* **Set problem 1**
List every figure in the brief description of the drawings in the patent extract on transmit antenna sounding, and give what each one illustrates.
* **Set problem 2**
Carry on the patent extract on transmit antenna sounding, starting right after its final sentence.

BRIEF DESCRIPTION OF THE DRAWINGS
[0018] For proper understanding of the invention, reference should
be made to the accompanying drawings, wherein:
[0019] FIG. 1 illustrates a flow diagram of a method according to
one embodiment;
[0020] FIG. 2 illustrates a flow diagram of a method according to
another embodiment;
[0021] FIG. 3 illustrates a block diagram of an example of in-band
DMRS-based sounding, according to one embodiment; and
[0022] FIG. 4 illustrates an apparatus according to an
embodiment.
DETAILED DESCRIPTION
[0023] It will be readily understood that the components of the
invention, as generally described and illustrated in the figures
herein, may be arranged and designed in a wide variety of different
configurations. Thus, the following detailed description of the
embodiments of a system, a method, an apparatus, and a computer
program product for enhanced multiple transmit antenna sounding as
represented in the attached figures, is not intended to limit the
scope of the invention, but is merely representative of selected
embodiments of the invention.
[0024] If desired, the different functions discussed below may be
performed in a different order and/or concurrently with each other.
Furthermore, if desired, one or more of the described functions may
be optional or may be combined. As such, the following description
should be considered as merely illustrative of the principles,
teachings and embodiments of this invention, and not in limitation
thereof.
[0025] Embodiments of the invention relate to the LTE-advanced
system which is part of 3GPP LTE Rel. 11 and/or Rel. 12, as
mentioned above. For example, embodiments relate to the uplink (UL)
demodulation reference signal (DMRS) and UL sounding reference
signal (SRS) arrangements. The DMRS is used for demodulation
purposes and, when multiple transmit (tx) antennas are employed, it
is precoded with the same precoding matrix as is applied for the
corresponding physical uplink shared channel (PUSCH) transmission.

* **Record list**

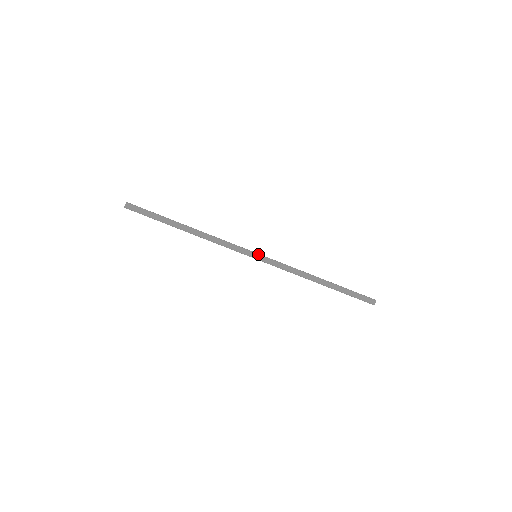
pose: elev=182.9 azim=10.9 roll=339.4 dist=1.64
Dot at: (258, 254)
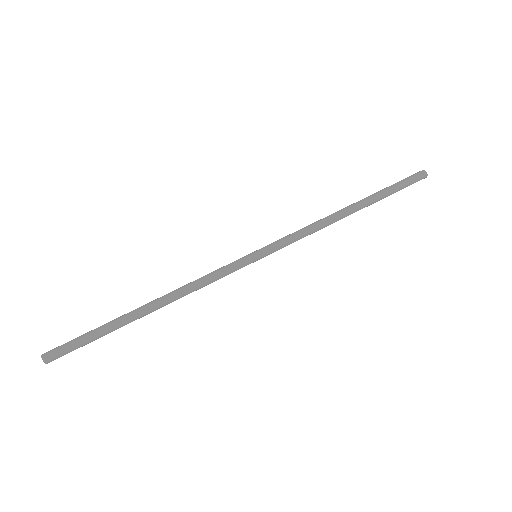
Dot at: (255, 251)
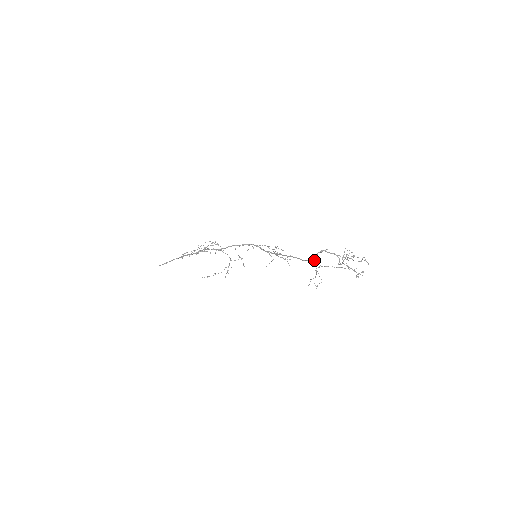
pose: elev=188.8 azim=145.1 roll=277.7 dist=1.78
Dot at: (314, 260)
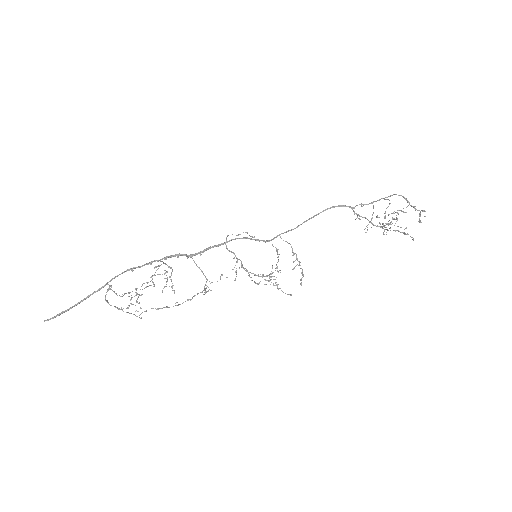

* **Task output 1**
FIG. 1: a flow diagram of a method according to one embodiment
FIG. 2: a flow diagram of a method according to another embodiment
FIG. 3: a block diagram of an example of in-band DMRS-based sounding, according to one embodiment
FIG. 4: an apparatus according to an embodiment

* **Task output 2**
The SRS is used for multiple purposes, such as for link adaptation
and frequency domain scheduling in UL, for precoding matrix
selection in UL, and, in TDD systems, also for downlink (DL) link
adaption and precoding matrix selection. The 3GPP has been seeking
enhancements for both DMRS and SRS, particularly in the context of
cooperative multiple point (CoMP) transmission.
[0026] When the multiple-input multiple-output (MIMO) transmission
modes for UL were under discussion, it was apparent that the
capacity of SRS would be insufficient if many UEs in the cell
employ MIMO at the same time. This is because each transmission
antenna has to be sounded separately. As a response to the need for
increased capacity, an a-periodic SRS (A-SRS) was introduced in the
LTE Rel. 10 specification. The specified A-SRS configurations
increase multiplexing efficiency of SRS significantly, thus having
a positive effect on SRS capacity as well. However, recent
discussions about various CoMP deployment scenarios, including
different types of heterogeneous network (HetNet) scenarios, have
again raised concerns about the sufficiency of SRS capacity.
[0027] From a UE's perspective, the optimal sounding arrangement is
the one where the whole system bandwidth is sounded for all
transmit antennas of the UE. Certainly, multi-tx-antenna sounding
is an area where further enhancements would be needed, both from
sounding capacity and flexibility points of view. One method to
increase sounding capacity is to exploit DMRS resources for
sounding purposes. Basically, there have been two different
approaches under discussion in LTE standardization for DMRS-based
sounding: 1) in-band DMRS-based sounding, where the DMRS of a UE is
used for both demodulation purposes and sounding of the scheduled
PUSCH frequency band of the UE, and 2) out-band DMRS-based
sounding, where selected frequency bands outside of the PUSCH
frequency allocation are sounded by exploiting available (unused)
DMRS resources. Naturally, either one of the approaches or both
could be used to increase uplink sounding capacity of the LTE
network. On the other hand, SRS based multi-tx-antenna sounding
could also be enhanced in terms of increased sounding flexibility
and interference mitigation.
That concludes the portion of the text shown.